Your instructions:
Could you give all the records again with every "Ваша корзина" renamed to "Корзина покупок" and nothing else changed?

Saved entries:
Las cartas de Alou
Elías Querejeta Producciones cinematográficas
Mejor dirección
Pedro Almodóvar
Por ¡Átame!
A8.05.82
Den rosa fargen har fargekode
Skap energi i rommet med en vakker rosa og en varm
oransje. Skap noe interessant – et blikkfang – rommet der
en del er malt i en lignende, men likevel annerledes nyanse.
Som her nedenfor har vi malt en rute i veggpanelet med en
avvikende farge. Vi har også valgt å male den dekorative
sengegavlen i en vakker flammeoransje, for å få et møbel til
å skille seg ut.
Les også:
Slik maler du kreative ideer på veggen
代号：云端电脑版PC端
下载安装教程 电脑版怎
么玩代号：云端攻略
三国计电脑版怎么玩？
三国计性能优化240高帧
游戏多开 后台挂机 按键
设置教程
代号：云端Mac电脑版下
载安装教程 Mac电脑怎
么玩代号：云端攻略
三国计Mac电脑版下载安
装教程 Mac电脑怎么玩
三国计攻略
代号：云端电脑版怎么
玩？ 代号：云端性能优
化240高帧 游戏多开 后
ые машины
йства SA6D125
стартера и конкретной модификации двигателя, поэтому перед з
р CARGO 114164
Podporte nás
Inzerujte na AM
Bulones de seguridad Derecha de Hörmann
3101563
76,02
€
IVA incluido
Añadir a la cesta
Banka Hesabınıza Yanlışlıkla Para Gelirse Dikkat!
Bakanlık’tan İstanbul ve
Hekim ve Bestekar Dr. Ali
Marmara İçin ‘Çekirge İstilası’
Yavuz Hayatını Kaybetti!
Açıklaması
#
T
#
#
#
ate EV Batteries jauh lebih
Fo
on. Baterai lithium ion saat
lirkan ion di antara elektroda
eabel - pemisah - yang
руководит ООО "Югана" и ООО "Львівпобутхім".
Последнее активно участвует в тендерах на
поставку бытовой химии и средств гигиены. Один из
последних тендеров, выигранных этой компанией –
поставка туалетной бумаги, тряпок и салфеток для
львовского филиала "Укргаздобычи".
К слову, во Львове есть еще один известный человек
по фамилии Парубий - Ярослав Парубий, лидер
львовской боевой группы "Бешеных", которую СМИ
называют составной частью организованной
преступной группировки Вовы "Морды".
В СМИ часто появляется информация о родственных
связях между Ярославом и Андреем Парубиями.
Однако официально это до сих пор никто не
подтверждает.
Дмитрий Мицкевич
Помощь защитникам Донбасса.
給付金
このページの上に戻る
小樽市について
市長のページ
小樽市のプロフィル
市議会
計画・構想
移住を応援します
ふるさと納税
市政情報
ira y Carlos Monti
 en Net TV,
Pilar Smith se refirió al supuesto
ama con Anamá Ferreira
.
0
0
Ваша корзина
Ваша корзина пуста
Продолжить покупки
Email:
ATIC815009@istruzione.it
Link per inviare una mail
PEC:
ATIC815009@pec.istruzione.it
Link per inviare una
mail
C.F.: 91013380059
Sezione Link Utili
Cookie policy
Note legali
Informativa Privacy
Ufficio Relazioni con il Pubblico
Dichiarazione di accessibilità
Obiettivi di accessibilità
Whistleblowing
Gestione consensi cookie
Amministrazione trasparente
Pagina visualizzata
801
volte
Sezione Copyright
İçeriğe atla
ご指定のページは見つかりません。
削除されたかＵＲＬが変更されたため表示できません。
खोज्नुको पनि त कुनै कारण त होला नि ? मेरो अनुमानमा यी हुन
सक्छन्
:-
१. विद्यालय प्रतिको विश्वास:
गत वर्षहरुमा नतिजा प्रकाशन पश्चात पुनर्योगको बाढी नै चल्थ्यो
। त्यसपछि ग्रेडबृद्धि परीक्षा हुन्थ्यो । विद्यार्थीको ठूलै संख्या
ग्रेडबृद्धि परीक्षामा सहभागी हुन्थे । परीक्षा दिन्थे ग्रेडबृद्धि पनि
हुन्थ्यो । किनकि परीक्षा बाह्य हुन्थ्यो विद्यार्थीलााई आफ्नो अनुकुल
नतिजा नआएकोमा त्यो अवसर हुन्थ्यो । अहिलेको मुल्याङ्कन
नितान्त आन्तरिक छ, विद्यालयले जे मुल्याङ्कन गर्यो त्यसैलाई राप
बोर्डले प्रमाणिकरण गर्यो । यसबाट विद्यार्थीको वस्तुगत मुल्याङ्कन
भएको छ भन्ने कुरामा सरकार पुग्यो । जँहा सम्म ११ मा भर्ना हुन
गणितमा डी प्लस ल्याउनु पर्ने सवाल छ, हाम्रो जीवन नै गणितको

Solution to the exercise:
Las cartas de Alou
Elías Querejeta Producciones cinematográficas
Mejor dirección
Pedro Almodóvar
Por ¡Átame!
A8.05.82
Den rosa fargen har fargekode
Skap energi i rommet med en vakker rosa og en varm
oransje. Skap noe interessant – et blikkfang – rommet der
en del er malt i en lignende, men likevel annerledes nyanse.
Som her nedenfor har vi malt en rute i veggpanelet med en
avvikende farge. Vi har også valgt å male den dekorative
sengegavlen i en vakker flammeoransje, for å få et møbel til
å skille seg ut.
Les også:
Slik maler du kreative ideer på veggen
代号：云端电脑版PC端
下载安装教程 电脑版怎
么玩代号：云端攻略
三国计电脑版怎么玩？
三国计性能优化240高帧
游戏多开 后台挂机 按键
设置教程
代号：云端Mac电脑版下
载安装教程 Mac电脑怎
么玩代号：云端攻略
三国计Mac电脑版下载安
装教程 Mac电脑怎么玩
三国计攻略
代号：云端电脑版怎么
玩？ 代号：云端性能优
化240高帧 游戏多开 后
ые машины
йства SA6D125
стартера и конкретной модификации двигателя, поэтому перед з
р CARGO 114164
Podporte nás
Inzerujte na AM
Bulones de seguridad Derecha de Hörmann
3101563
76,02
€
IVA incluido
Añadir a la cesta
Banka Hesabınıza Yanlışlıkla Para Gelirse Dikkat!
Bakanlık’tan İstanbul ve
Hekim ve Bestekar Dr. Ali
Marmara İçin ‘Çekirge İstilası’
Yavuz Hayatını Kaybetti!
Açıklaması
#
T
#
#
#
ate EV Batteries jauh lebih
Fo
on. Baterai lithium ion saat
lirkan ion di antara elektroda
eabel - pemisah - yang
руководит ООО "Югана" и ООО "Львівпобутхім".
Последнее активно участвует в тендерах на
поставку бытовой химии и средств гигиены. Один из
последних тендеров, выигранных этой компанией –
поставка туалетной бумаги, тряпок и салфеток для
львовского филиала "Укргаздобычи".
К слову, во Львове есть еще один известный человек
по фамилии Парубий - Ярослав Парубий, лидер
львовской боевой группы "Бешеных", которую СМИ
называют составной частью организованной
преступной группировки Вовы "Морды".
В СМИ часто появляется информация о родственных
связях между Ярославом и Андреем Парубиями.
Однако официально это до сих пор никто не
подтверждает.
Дмитрий Мицкевич
Помощь защитникам Донбасса.
給付金
このページの上に戻る
小樽市について
市長のページ
小樽市のプロフィル
市議会
計画・構想
移住を応援します
ふるさと納税
市政情報
ira y Carlos Monti
 en Net TV,
Pilar Smith se refirió al supuesto
ama con Anamá Ferreira
.
0
0
Корзина покупок
Корзина покупок пуста
Продолжить покупки
Email:
ATIC815009@istruzione.it
Link per inviare una mail
PEC:
ATIC815009@pec.istruzione.it
Link per inviare una
mail
C.F.: 91013380059
Sezione Link Utili
Cookie policy
Note legali
Informativa Privacy
Ufficio Relazioni con il Pubblico
Dichiarazione di accessibilità
Obiettivi di accessibilità
Whistleblowing
Gestione consensi cookie
Amministrazione trasparente
Pagina visualizzata
801
volte
Sezione Copyright
İçeriğe atla
ご指定のページは見つかりません。
削除されたかＵＲＬが変更されたため表示できません。
खोज्नुको पनि त कुनै कारण त होला नि ? मेरो अनुमानमा यी हुन
सक्छन्
:-
१. विद्यालय प्रतिको विश्वास:
गत वर्षहरुमा नतिजा प्रकाशन पश्चात पुनर्योगको बाढी नै चल्थ्यो
। त्यसपछि ग्रेडबृद्धि परीक्षा हुन्थ्यो । विद्यार्थीको ठूलै संख्या
ग्रेडबृद्धि परीक्षामा सहभागी हुन्थे । परीक्षा दिन्थे ग्रेडबृद्धि पनि
हुन्थ्यो । किनकि परीक्षा बाह्य हुन्थ्यो विद्यार्थीलााई आफ्नो अनुकुल
नतिजा नआएकोमा त्यो अवसर हुन्थ्यो । अहिलेको मुल्याङ्कन
नितान्त आन्तरिक छ, विद्यालयले जे मुल्याङ्कन गर्यो त्यसैलाई राप
बोर्डले प्रमाणिकरण गर्यो । यसबाट विद्यार्थीको वस्तुगत मुल्याङ्कन
भएको छ भन्ने कुरामा सरकार पुग्यो । जँहा सम्म ११ मा भर्ना हुन
गणितमा डी प्लस ल्याउनु पर्ने सवाल छ, हाम्रो जीवन नै गणितको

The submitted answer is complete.